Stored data
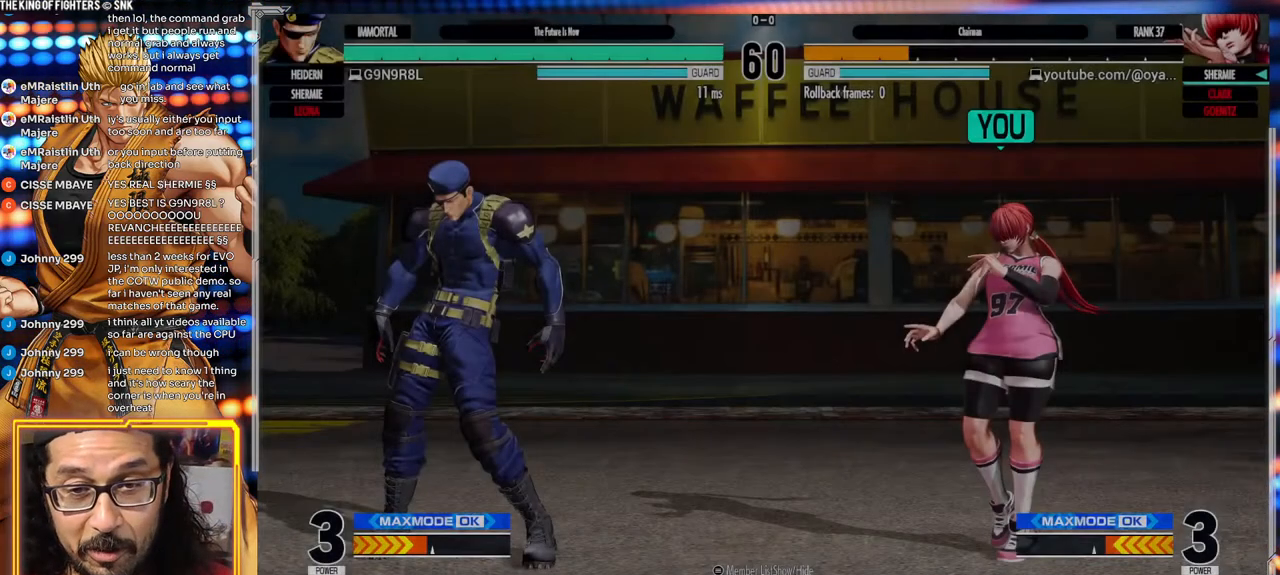
{"buttons": [], "left_stick": "down", "events": [[417, "left_stick", "right"], [483, "left_stick", "down"]]}
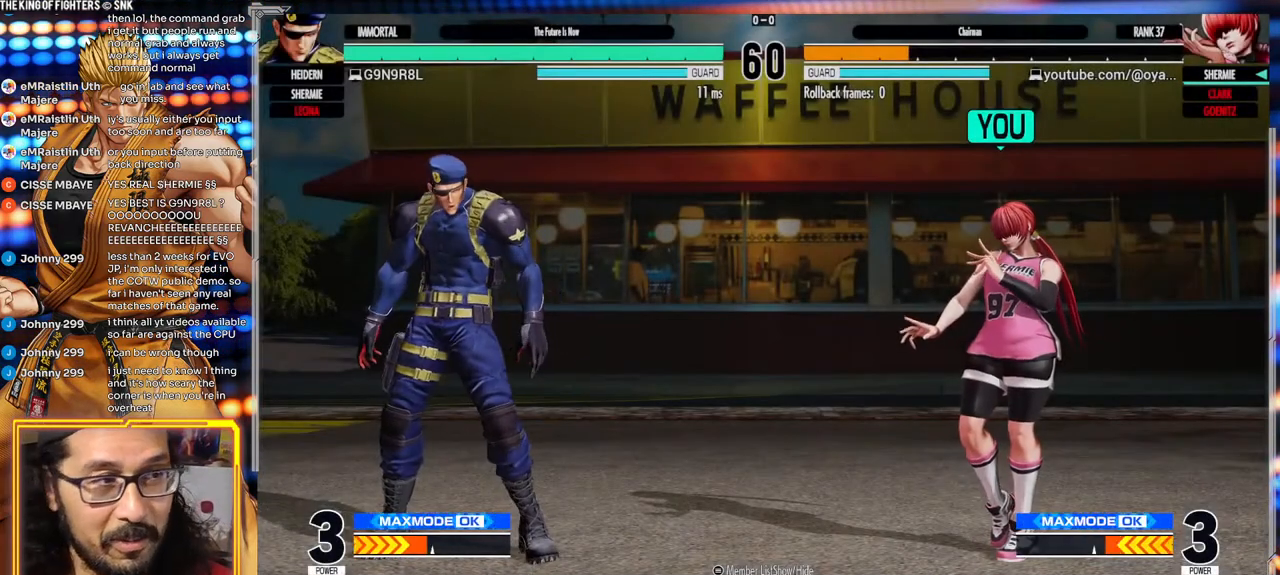
{"buttons": [], "left_stick": "center", "events": [[33, "left_stick", "left"], [133, "left_stick", "center"]]}
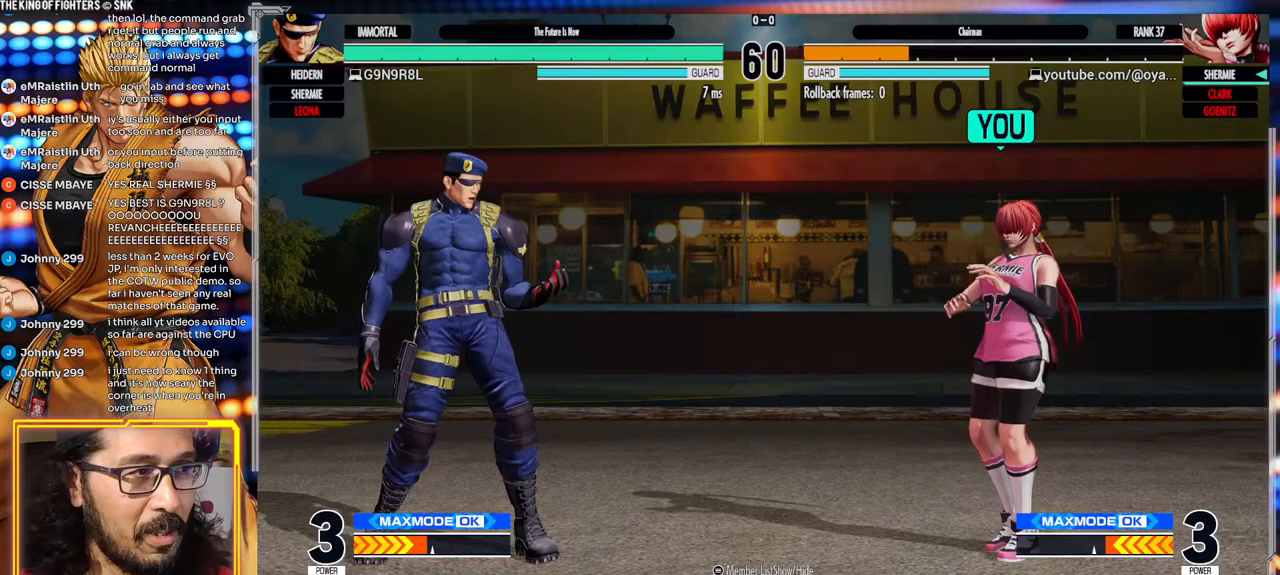
{"buttons": [], "left_stick": "center", "events": []}
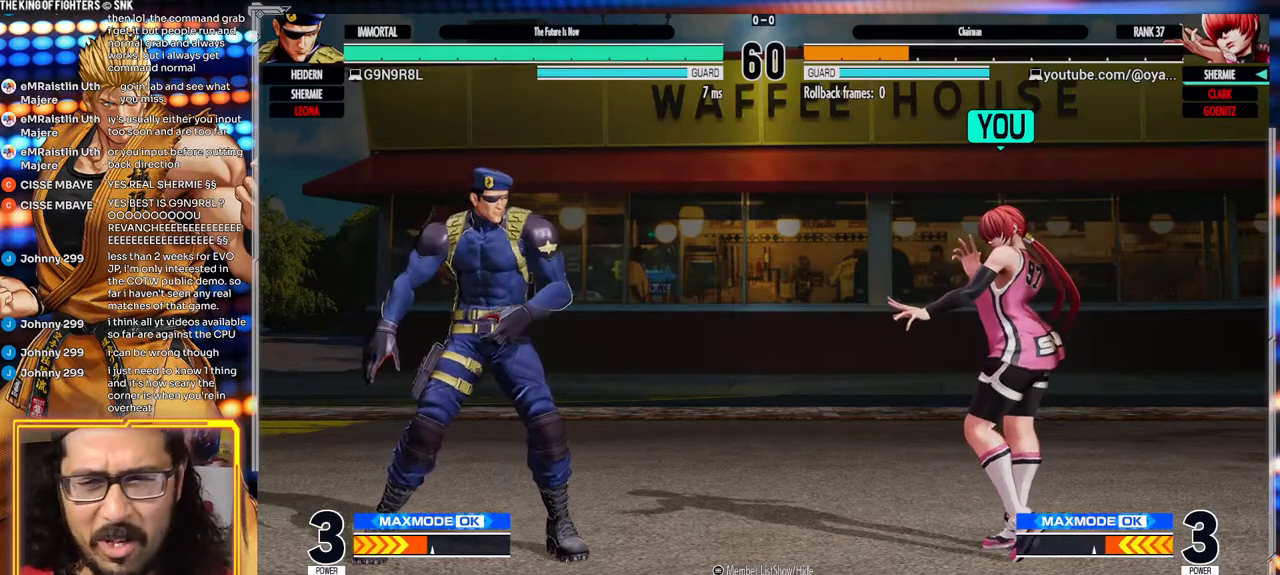
{"buttons": [], "left_stick": "center", "events": []}
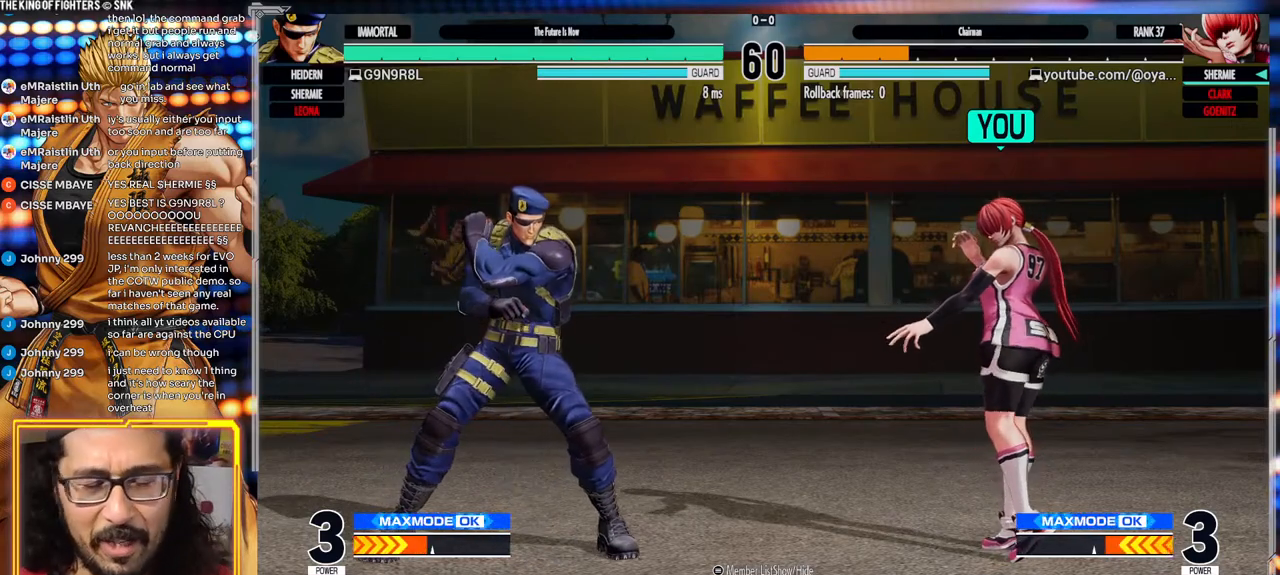
{"buttons": [], "left_stick": "center", "events": []}
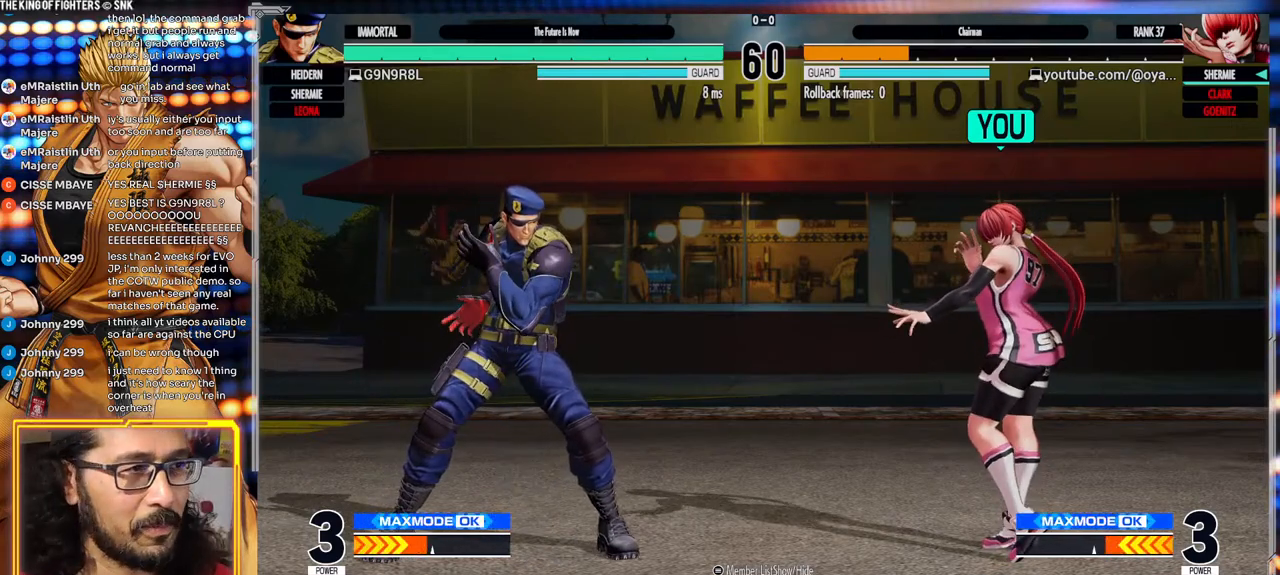
{"buttons": [], "left_stick": "center", "events": []}
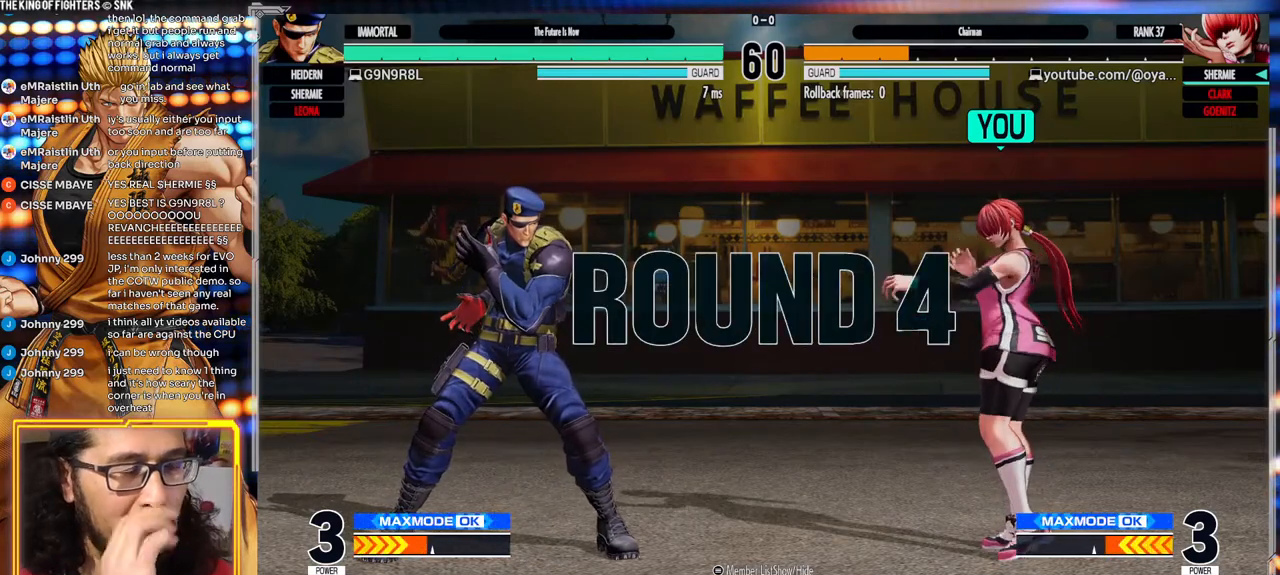
{"buttons": [], "left_stick": "center", "events": []}
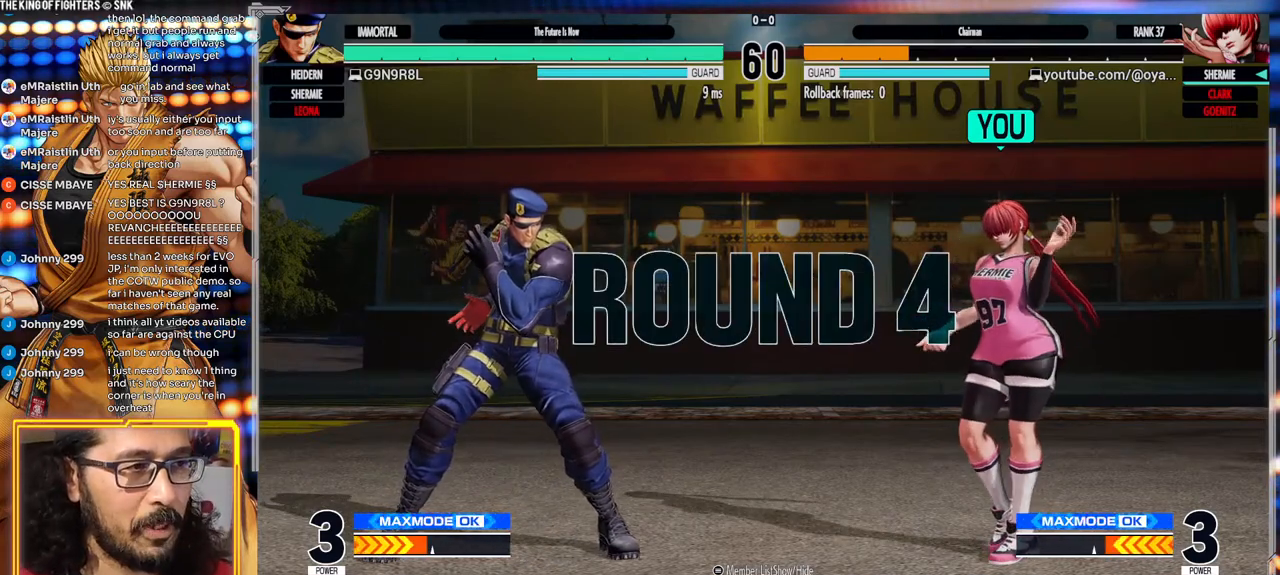
{"buttons": [], "left_stick": "center", "events": []}
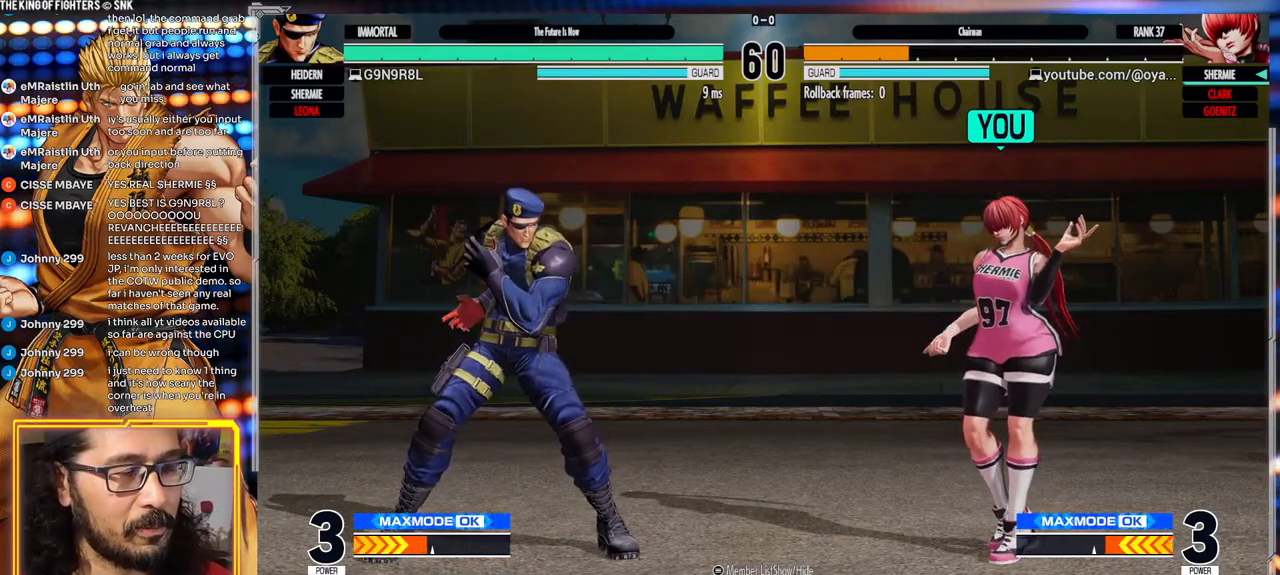
{"buttons": [], "left_stick": "center", "events": []}
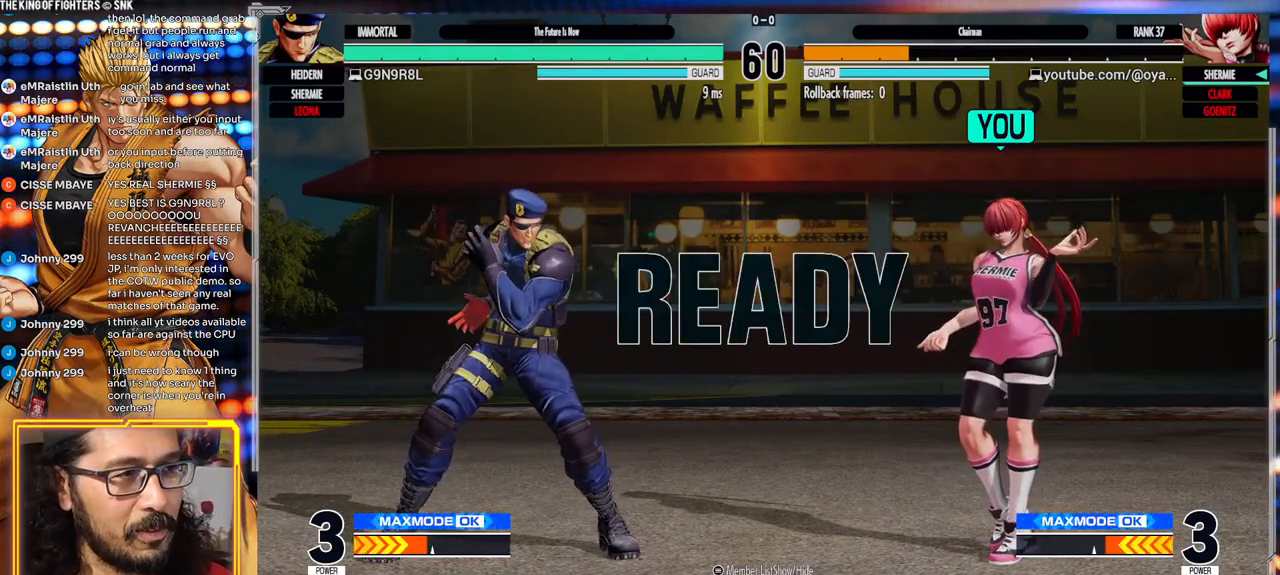
{"buttons": [], "left_stick": "center", "events": []}
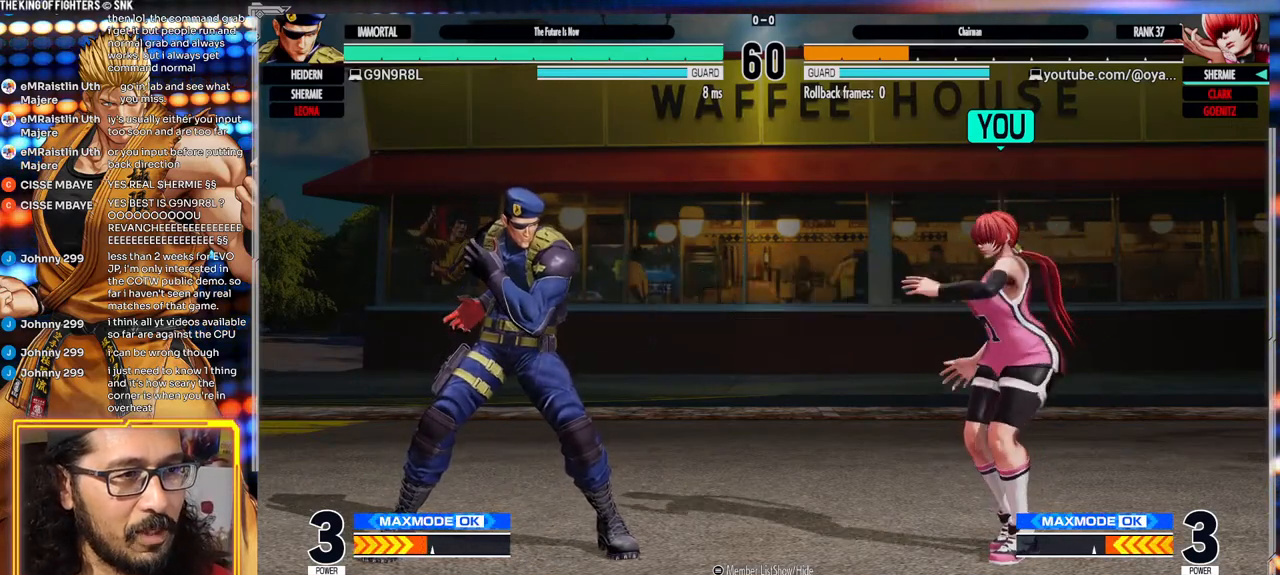
{"buttons": ["A"], "left_stick": "center", "events": [[467, "A", "down"]]}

# [Task details]
Each entry above should come back word for word, and no picture should come with it.

# [Solution to the problem]
{"buttons": [], "left_stick": "down", "events": [[417, "left_stick", "right"], [483, "left_stick", "down"]]}
{"buttons": [], "left_stick": "center", "events": [[33, "left_stick", "left"], [133, "left_stick", "center"]]}
{"buttons": [], "left_stick": "center", "events": []}
{"buttons": [], "left_stick": "center", "events": []}
{"buttons": [], "left_stick": "center", "events": []}
{"buttons": [], "left_stick": "center", "events": []}
{"buttons": [], "left_stick": "center", "events": []}
{"buttons": [], "left_stick": "center", "events": []}
{"buttons": [], "left_stick": "center", "events": []}
{"buttons": [], "left_stick": "center", "events": []}
{"buttons": ["A"], "left_stick": "center", "events": [[467, "A", "down"]]}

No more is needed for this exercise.